▶ [WHAT THE TASK REQUIRES]
Please return every line of the records below verbatim, leaving each one unchanged.

Start MATERIALS PROVIDED

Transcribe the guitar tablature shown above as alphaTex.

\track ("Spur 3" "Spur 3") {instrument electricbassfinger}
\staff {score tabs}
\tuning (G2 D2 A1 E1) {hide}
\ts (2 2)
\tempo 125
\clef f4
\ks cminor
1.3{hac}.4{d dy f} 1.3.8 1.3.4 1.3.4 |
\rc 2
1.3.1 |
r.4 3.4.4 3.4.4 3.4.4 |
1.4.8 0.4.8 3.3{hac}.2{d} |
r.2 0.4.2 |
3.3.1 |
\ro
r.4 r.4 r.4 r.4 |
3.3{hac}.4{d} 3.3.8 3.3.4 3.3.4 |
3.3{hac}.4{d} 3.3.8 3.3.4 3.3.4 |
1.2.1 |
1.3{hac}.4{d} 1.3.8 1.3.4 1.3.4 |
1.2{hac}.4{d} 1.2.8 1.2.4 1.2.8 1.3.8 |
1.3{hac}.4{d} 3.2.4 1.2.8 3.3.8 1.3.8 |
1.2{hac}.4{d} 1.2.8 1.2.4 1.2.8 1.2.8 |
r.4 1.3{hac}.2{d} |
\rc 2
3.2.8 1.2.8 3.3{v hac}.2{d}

End MATERIALS PROVIDED

▶ [THE OUTPUT]
Transcribe the guitar tablature shown above as alphaTex.

\track ("Spur 3" "Spur 3") {instrument electricbassfinger}
\staff {score tabs}
\tuning (G2 D2 A1 E1) {hide}
\ts (2 2)
\tempo 125
\clef f4
\ks cminor
1.3{hac}.4{d dy f} 1.3.8 1.3.4 1.3.4 |
\rc 2
1.3.1 |
r.4 3.4.4 3.4.4 3.4.4 |
1.4.8 0.4.8 3.3{hac}.2{d} |
r.2 0.4.2 |
3.3.1 |
\ro
r.4 r.4 r.4 r.4 |
3.3{hac}.4{d} 3.3.8 3.3.4 3.3.4 |
3.3{hac}.4{d} 3.3.8 3.3.4 3.3.4 |
1.2.1 |
1.3{hac}.4{d} 1.3.8 1.3.4 1.3.4 |
1.2{hac}.4{d} 1.2.8 1.2.4 1.2.8 1.3.8 |
1.3{hac}.4{d} 3.2.4 1.2.8 3.3.8 1.3.8 |
1.2{hac}.4{d} 1.2.8 1.2.4 1.2.8 1.2.8 |
r.4 1.3{hac}.2{d} |
\rc 2
3.2.8 1.2.8 3.3{v hac}.2{d}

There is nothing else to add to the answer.